--- START ---
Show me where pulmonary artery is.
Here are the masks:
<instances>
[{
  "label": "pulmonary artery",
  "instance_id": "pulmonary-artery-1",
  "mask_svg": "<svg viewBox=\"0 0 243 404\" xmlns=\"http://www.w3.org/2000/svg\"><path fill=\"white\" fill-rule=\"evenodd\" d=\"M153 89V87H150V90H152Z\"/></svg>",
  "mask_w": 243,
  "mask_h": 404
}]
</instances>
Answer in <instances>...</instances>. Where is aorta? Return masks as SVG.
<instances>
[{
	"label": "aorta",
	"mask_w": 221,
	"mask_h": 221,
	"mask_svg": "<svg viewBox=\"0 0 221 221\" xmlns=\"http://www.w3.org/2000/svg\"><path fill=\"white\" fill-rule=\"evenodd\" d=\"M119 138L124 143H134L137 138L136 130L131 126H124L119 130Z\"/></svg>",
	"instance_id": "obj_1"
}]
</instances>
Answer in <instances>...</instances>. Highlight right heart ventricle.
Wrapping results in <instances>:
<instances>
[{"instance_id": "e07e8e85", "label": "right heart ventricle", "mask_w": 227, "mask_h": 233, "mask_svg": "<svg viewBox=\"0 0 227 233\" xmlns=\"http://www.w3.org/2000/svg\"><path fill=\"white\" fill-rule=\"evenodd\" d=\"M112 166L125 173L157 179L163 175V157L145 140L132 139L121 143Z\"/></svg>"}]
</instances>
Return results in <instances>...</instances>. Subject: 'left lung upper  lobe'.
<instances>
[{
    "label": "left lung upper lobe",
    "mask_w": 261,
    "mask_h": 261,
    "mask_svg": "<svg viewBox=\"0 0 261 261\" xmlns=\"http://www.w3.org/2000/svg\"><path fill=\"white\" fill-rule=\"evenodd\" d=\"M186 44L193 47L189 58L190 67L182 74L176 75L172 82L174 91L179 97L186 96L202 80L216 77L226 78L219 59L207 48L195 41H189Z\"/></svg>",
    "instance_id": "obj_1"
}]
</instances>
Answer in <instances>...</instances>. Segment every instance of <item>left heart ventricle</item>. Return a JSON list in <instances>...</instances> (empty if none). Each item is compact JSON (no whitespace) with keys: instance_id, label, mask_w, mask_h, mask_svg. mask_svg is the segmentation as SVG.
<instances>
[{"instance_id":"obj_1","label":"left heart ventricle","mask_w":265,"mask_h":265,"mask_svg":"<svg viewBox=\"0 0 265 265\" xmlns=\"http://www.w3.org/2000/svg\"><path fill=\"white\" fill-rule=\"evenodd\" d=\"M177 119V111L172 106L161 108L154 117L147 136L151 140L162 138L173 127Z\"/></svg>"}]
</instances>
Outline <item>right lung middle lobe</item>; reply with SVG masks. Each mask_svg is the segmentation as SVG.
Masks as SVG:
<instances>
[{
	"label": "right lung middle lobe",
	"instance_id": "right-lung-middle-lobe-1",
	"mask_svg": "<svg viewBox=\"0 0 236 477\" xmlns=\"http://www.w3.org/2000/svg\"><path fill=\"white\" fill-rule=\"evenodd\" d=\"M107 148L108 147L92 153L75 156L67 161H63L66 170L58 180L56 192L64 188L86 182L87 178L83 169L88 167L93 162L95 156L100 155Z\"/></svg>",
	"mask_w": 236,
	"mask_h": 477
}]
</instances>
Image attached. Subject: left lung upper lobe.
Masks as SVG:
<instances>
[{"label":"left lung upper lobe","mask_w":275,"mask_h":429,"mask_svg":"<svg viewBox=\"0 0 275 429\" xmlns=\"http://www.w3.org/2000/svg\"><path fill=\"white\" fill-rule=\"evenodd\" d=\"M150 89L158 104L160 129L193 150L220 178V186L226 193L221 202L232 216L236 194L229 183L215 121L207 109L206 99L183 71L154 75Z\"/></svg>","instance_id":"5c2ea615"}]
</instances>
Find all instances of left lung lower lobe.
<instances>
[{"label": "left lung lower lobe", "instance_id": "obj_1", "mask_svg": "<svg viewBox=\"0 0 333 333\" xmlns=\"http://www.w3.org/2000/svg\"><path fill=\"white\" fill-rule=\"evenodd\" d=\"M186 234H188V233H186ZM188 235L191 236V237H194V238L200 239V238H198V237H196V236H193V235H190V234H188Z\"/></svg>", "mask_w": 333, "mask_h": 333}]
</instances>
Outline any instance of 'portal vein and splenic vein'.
--- END ---
Your task -> Which lines in the rows above contain the string "aorta"? Collect every one of them, and treat a match as case-sensitive.

Reply to the task ->
Answer in <instances>...</instances>. Where is aorta? Return masks as SVG.
	"label": "aorta",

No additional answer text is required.